Optical and exposure parameters:
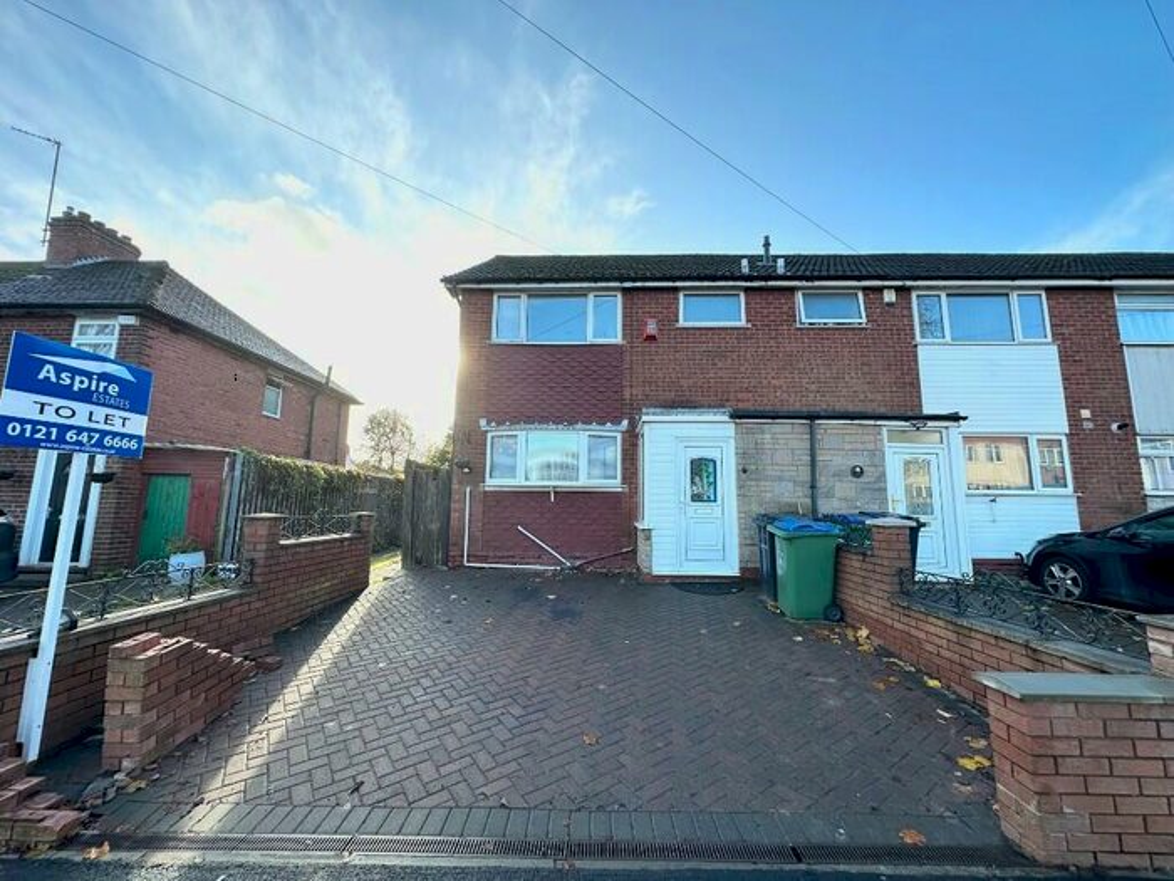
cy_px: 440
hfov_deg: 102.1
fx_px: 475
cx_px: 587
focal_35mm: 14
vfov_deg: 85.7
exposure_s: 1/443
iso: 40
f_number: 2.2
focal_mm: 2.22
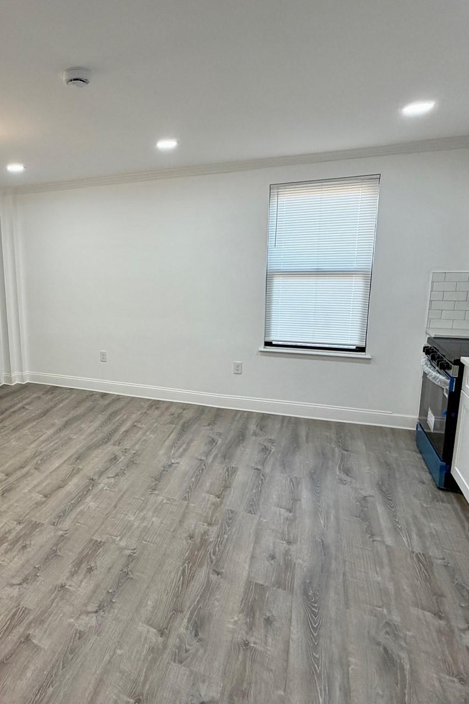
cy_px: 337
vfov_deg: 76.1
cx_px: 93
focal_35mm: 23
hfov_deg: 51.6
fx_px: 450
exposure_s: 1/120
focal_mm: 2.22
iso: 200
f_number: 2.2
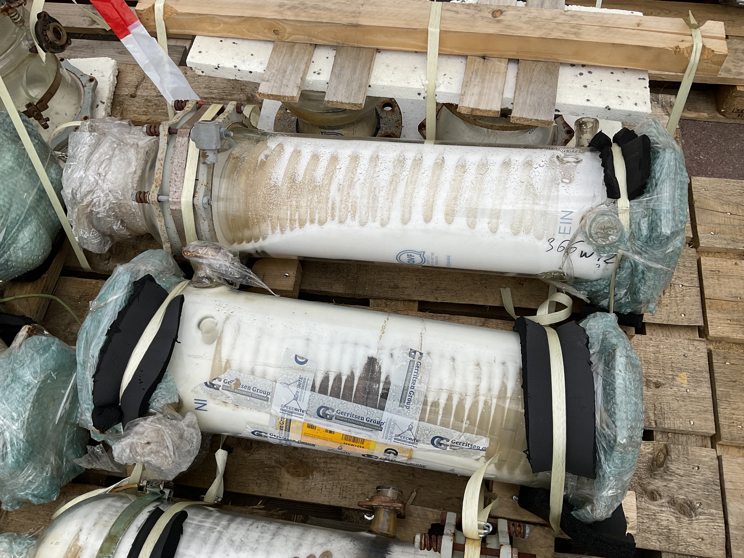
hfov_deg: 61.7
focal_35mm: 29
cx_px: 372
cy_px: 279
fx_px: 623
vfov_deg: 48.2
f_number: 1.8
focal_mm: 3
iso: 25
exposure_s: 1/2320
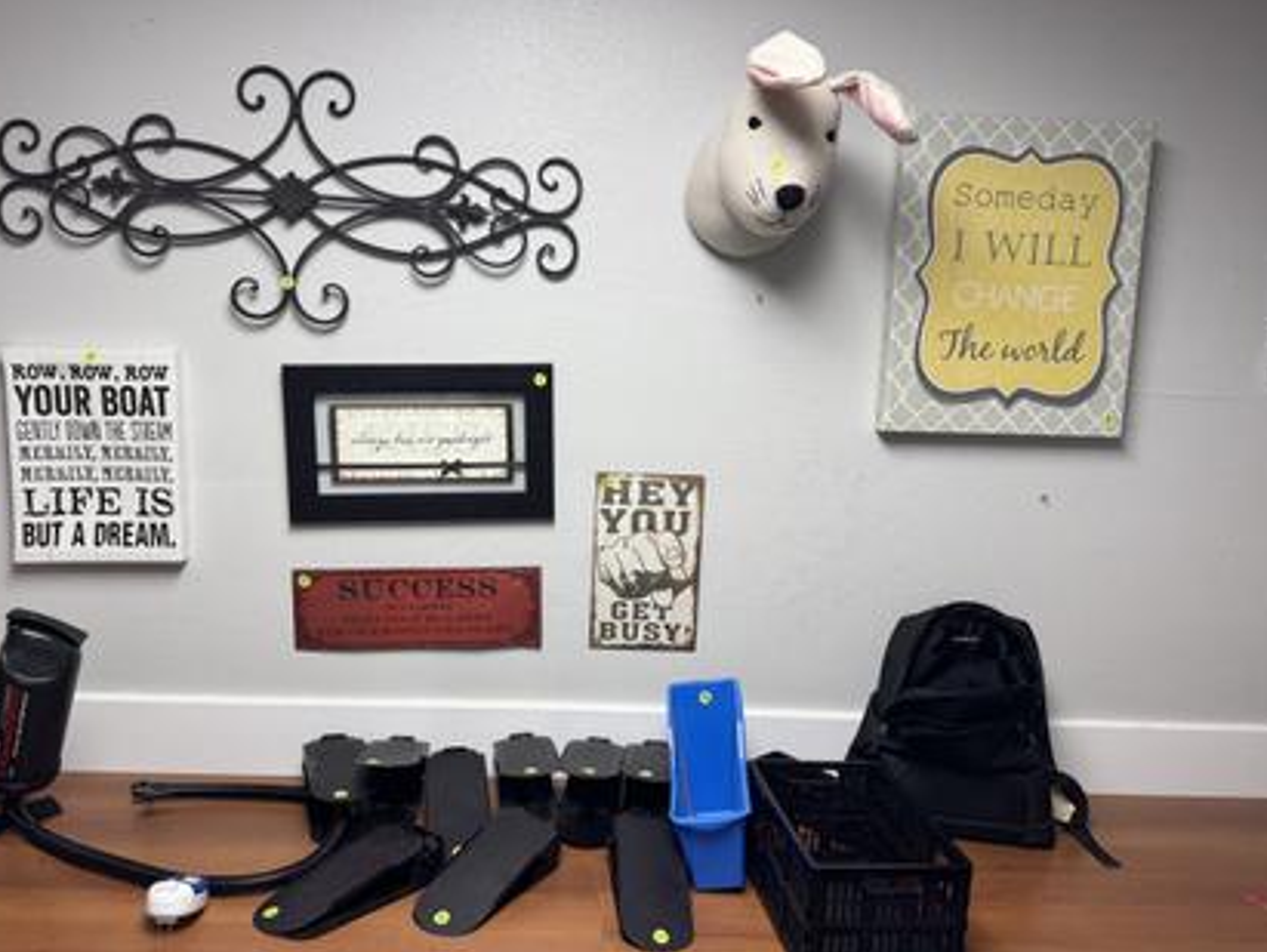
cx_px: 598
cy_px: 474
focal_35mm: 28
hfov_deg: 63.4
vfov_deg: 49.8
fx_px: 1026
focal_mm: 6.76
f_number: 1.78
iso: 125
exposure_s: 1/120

*REQUIREMENT*
Reproduce the data exactly, please, and omit its pictures.

*TASK OUTPUT*
cy_px: 440
hfov_deg: 102.1
fx_px: 475
cx_px: 587
focal_35mm: 14
vfov_deg: 85.7
exposure_s: 1/443
iso: 40
f_number: 2.2
focal_mm: 2.22
cy_px: 337
vfov_deg: 76.1
cx_px: 93
focal_35mm: 23
hfov_deg: 51.6
fx_px: 450
exposure_s: 1/120
focal_mm: 2.22
iso: 200
f_number: 2.2
hfov_deg: 61.7
focal_35mm: 29
cx_px: 372
cy_px: 279
fx_px: 623
vfov_deg: 48.2
f_number: 1.8
focal_mm: 3
iso: 25
exposure_s: 1/2320
cx_px: 598
cy_px: 474
focal_35mm: 28
hfov_deg: 63.4
vfov_deg: 49.8
fx_px: 1026
focal_mm: 6.76
f_number: 1.78
iso: 125
exposure_s: 1/120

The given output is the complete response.